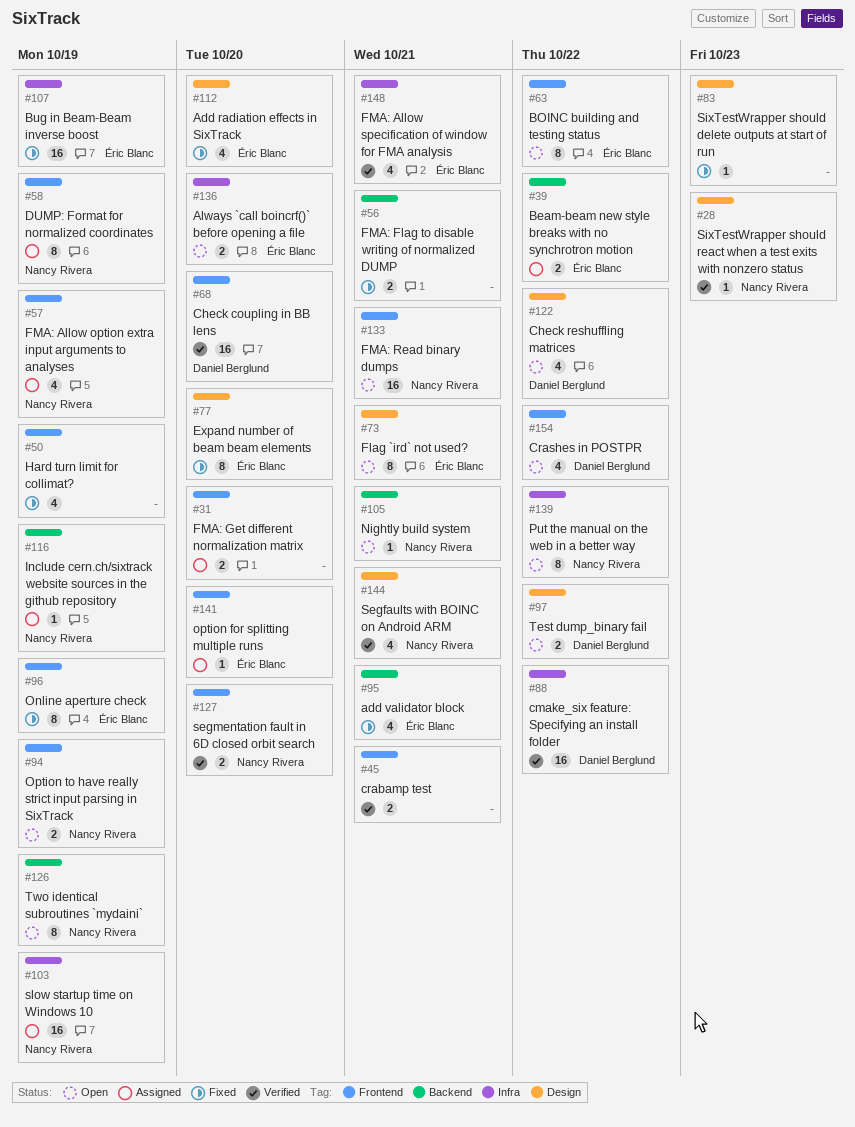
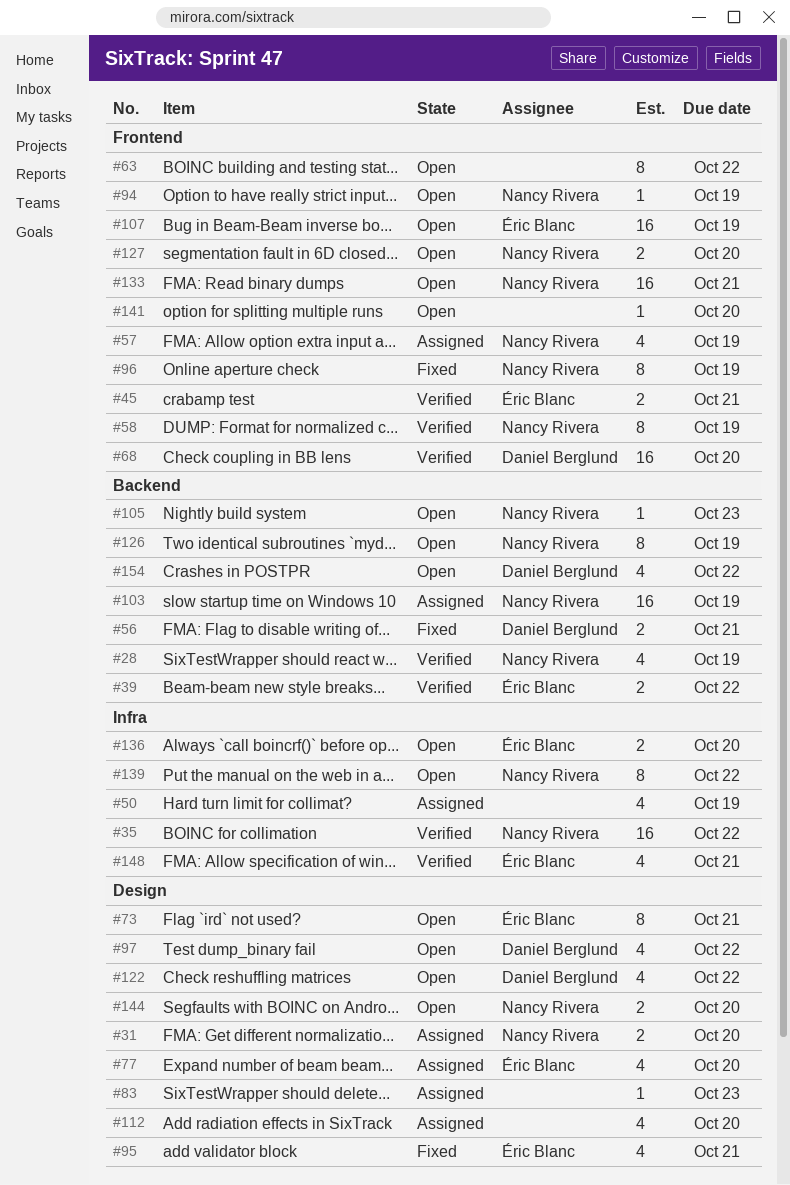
#28, label: Design -> Backend
#28, estimate: 1 -> 4
#28, due: Oct 23 -> Oct 19
#31, owner: none -> Nancy Rivera
#31, label: Frontend -> Design
#35: none -> present
#39, status: Assigned -> Verified
#45, owner: none -> Éric Blanc
#50, status: Fixed -> Assigned
#50, label: Frontend -> Infra
#56, owner: none -> Daniel Berglund
#58, status: Assigned -> Verified
#63, owner: Éric Blanc -> none
#77, status: Fixed -> Assigned
#77, estimate: 8 -> 4
#83, status: Fixed -> Assigned
#88: present -> none
#94, estimate: 2 -> 1
#95, label: Backend -> Design
#96, owner: Éric Blanc -> Nancy Rivera
#97, estimate: 2 -> 4
#103, label: Infra -> Backend
#105, due: Oct 21 -> Oct 23
#107, status: Fixed -> Open
#107, label: Infra -> Frontend
#112, status: Fixed -> Assigned
#112, owner: Éric Blanc -> none
#116: present -> none
#127, status: Verified -> Open
#141, status: Assigned -> Open
#141, owner: Éric Blanc -> none
#144, status: Verified -> Open
#144, estimate: 4 -> 2
#144, due: Oct 21 -> Oct 20
#154, label: Frontend -> Backend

* [What you are asked to do]: Reproduce each line of the entries in which the word "Rivera" is found.

* [Written answer]:
#31, owner: none -> Nancy Rivera
#96, owner: Éric Blanc -> Nancy Rivera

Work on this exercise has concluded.